Born in Woodford Green, London, Katharine Emma Sapsworth was the daughter of George Sapsworth, a wealthy leather merchant. She attended the Slade School of Art in London from 1896-97 where she studied sculpture under Sir George Frampton, RA and then continued studies in Paris and Italy. In 1901 she married childhood friend John Maltwood, who had become a successful advertising manager for OXO Ltd. His financial standing facilitated Katharine’s artistic career as well as her scholarly pursuits and allowed them to travel the world, especially after John’s retirement in 1921. In addition to travels in Europe, they went to Egypt, the Middle East, India, China, Korea, Japan, the U.S., Canada and South America and amassed an extensive collection of art and antiques along the way.
From 1910 to 1930, Katharine exhibited regularly at London’s Royal Academy, the London Salon, and many other galleries as well as the 1924 Paris International Olympic Exhibition. A 1927 exhibition at her Kensington studio, featured sixteen works including Magna Mater (1910), Head of Canada (1912), Mills of God (1919), Priest of Buddha (1920), The Holy Grail (1922), and Aspiration (1924).
The Maltwoods immigrated to Victoria, Canada in 1938, and in 1944 they purchased “The Thatch,” a Tudor Revival style cottage. They envisioned this as a place to display their art collection and where Katharine could continue her work on her 1925 discovery of the Glastonbury Zodiac a giant series of earthworks in the Somerset landscape. Her time in Victoria was also spent as patron to local artists including Emily Carr, W.P. Weston, Stella Langdale, Ina Uhthoff and C. J. Collings.

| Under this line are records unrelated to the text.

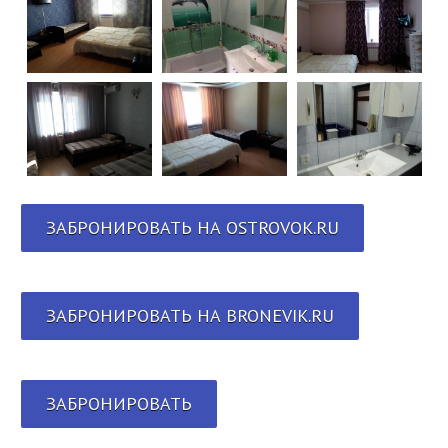
ЗАБРОНИРОВАТЬ НА OSTROVOK.RU
ЗАБРОНИРОВАТЬ НА BRONEVIK.RU
ЗАБРОНИРОВАТЬ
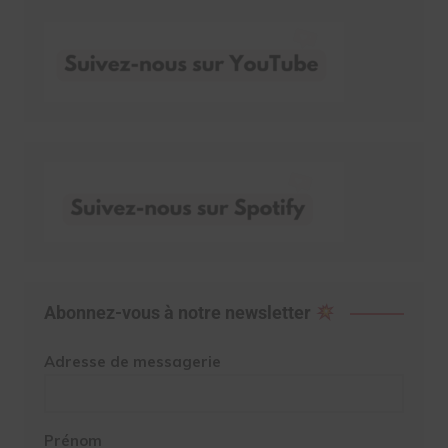
Abonnez-vous à notre newsletter
Adresse de messagerie
Prénom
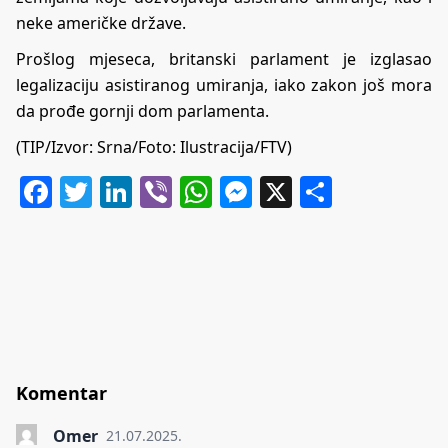
neke američke države.
Prošlog mjeseca, britanski parlament je izglasao
legalizaciju asistiranog umiranja, iako zakon još mora
da prođe gornji dom parlamenta.
(TIP/Izvor: Srna/Foto: Ilustracija/FTV)
Facebook
Twitter
LinkedIn
Viber
WhatsApp
Messenger
X
Share
Komentar
Omer
21.07.2025.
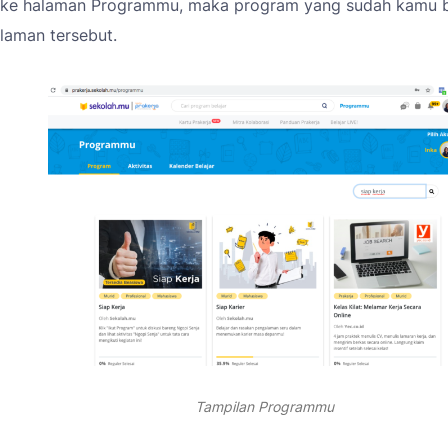
 ke halaman
Programmu,
maka program yang sudah kamu b
laman tersebut.
Tampilan Programmu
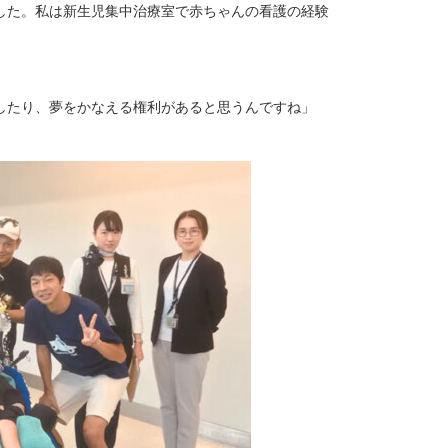
した。私は新生児集中治療室で赤ちゃんの看護の経験
したり、夢をかなえる権利があると思うんですね」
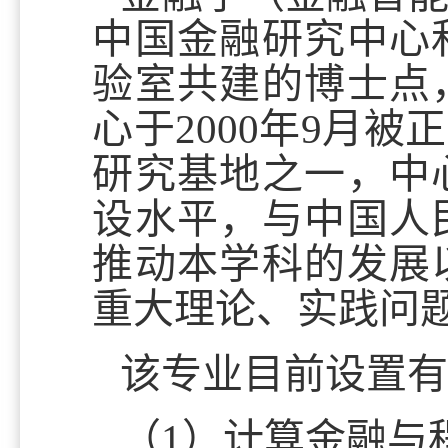
中国金融研究中心
验室共建的博士点
心于2000年9月
研究基地之一，中
设水平，与中国人
推动本学科的发展
重大理论、实践问
该专业目前设置
（1）计算金融与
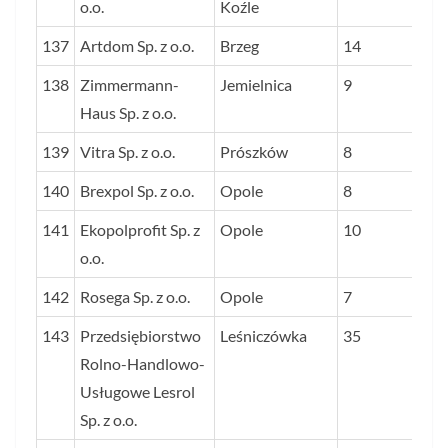
o.o.
Koźle
137
Artdom Sp. z o.o.
Brzeg
14
138
Zimmermann-
Jemielnica
9
Haus Sp. z o.o.
139
Vitra Sp. z o.o.
Prószków
8
140
Brexpol Sp. z o.o.
Opole
8
141
Ekopolprofit Sp. z
Opole
10
o.o.
142
Rosega Sp. z o.o.
Opole
7
143
Przedsiębiorstwo
Leśniczówka
35
Rolno-Handlowo-
Usługowe Lesrol
Sp. z o.o.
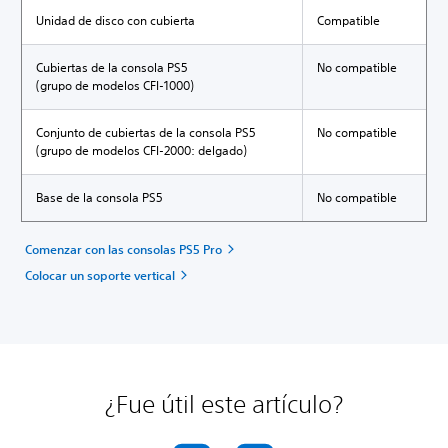
Unidad de disco con cubierta
Compatible
Cubiertas de la consola PS5
No compatible
(grupo de modelos CFI-1000)
Conjunto de cubiertas de la consola PS5
No compatible
(grupo de modelos CFI-2000: delgado)
Base de la consola PS5
No compatible
Comenzar con las consolas PS5 Pro
Colocar un soporte vertical
¿Fue útil este artículo?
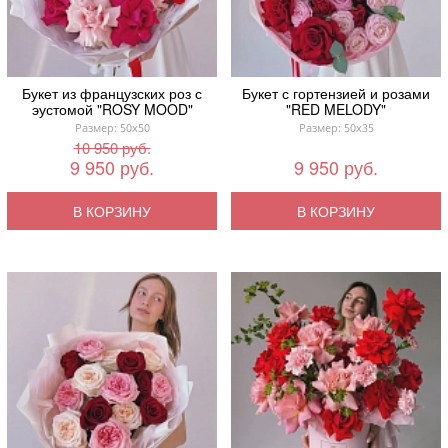
Букет из французских роз с
Букет с гортензией и розами
эустомой "ROSY MOOD"
"RED MELODY"
Размер: 50x50
Размер: 50x35
10 950 руб.
9 950 руб.
9 950 руб.
В КОРЗИНУ
В КОРЗИНУ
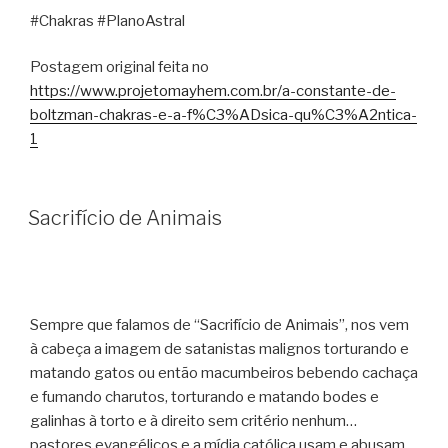
#Chakras #PlanoAstral
Postagem original feita no
https://www.projetomayhem.com.br/a-constante-de-
boltzman-chakras-e-a-f%C3%ADsica-qu%C3%A2ntica-
1
Sacrifício de Animais
Sempre que falamos de “Sacrifício de Animais”, nos vem
à cabeça a imagem de satanistas malignos torturando e
matando gatos ou então macumbeiros bebendo cachaça
e fumando charutos, torturando e matando bodes e
galinhas à torto e à direito sem critério nenhum…
pastores evangélicos e a mídia católica usam e abusam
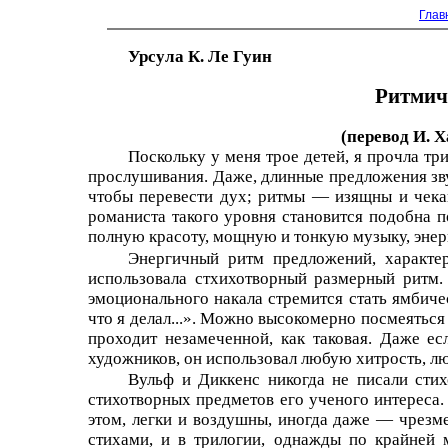
Глав
Урсула К. Ле Гуин
Ритмич
(перевод И. 
Поскольку у меня трое детей, я прочла тр
прослушивания. Даже, длинные предложения звуч
чтобы перевести дух; ритмы — изящны и чека
романиста такого уровня становится подобна п
полную красоту, мощную и тонкую музыку, энер
Энергичный ритм предложений, характе
использовала стхихотворный размерный ритм.
эмоционального накала стремится стать ямбичес
что я делал...». Можно высокомерно посмеяться
проходит незамеченной, как таковая. Даже ес
художников, он использовал любую хитрость, лю
Вульф и Диккенс никогда не писали стих
стихотворных предметов его ученого интереса.
этом, легки и воздушны, иногда даже — чрезм
стихами, и в трилогии, однажды по крайней м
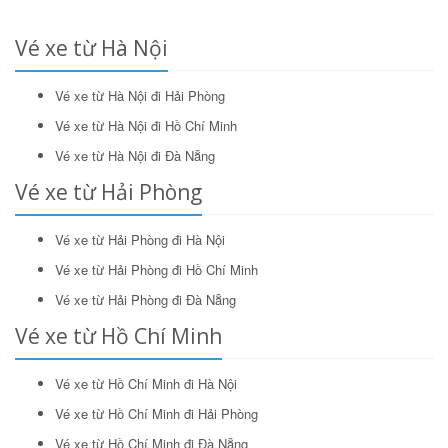
Vé xe từ Hà Nội
Vé xe từ Hà Nội đi Hải Phòng
Vé xe từ Hà Nội đi Hồ Chí Minh
Vé xe từ Hà Nội đi Đà Nẵng
Vé xe từ Hải Phòng
Vé xe từ Hải Phòng đi Hà Nội
Vé xe từ Hải Phòng đi Hồ Chí Minh
Vé xe từ Hải Phòng đi Đà Nẵng
Vé xe từ Hồ Chí Minh
Vé xe từ Hồ Chí Minh đi Hà Nội
Vé xe từ Hồ Chí Minh đi Hải Phòng
Vé xe từ Hồ Chí Minh đi Đà Nẵng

Katharine Maltwood was made a Fellow of the Royal Society of Arts in 1940, for her artistic and scholarly contributions. She died in Victoria in 1961, and the Maltwood’s home and art collection was bequeathed to the University of Victoria in 1964 just prior to the death of John three years later. In Katharine’s words their gift was intended, for “the encouragement of the study of the arts” and “to continue the ideals of spiritual evolution and higher hidden realities.”[ref] Unknown author quoted in Rosemary Brown, Katharine Emma Maltwood Artist 1878-1961, (Victoria: Sono Niss Press, 1981), 46.[/ref] The Maltwood Museum of Historic Art moved to campus in 1972 and was renamed the Maltwood Art Museum and Gallery. Their extensive papers were transferred to UVic’s Special Collections. With the recent move of the main gallery to downtown Victoria in 2011, the Legacy Maltwood Gallery at the Mearns Centre for Learning – McPherson Library reopened as the primary campus gallery space.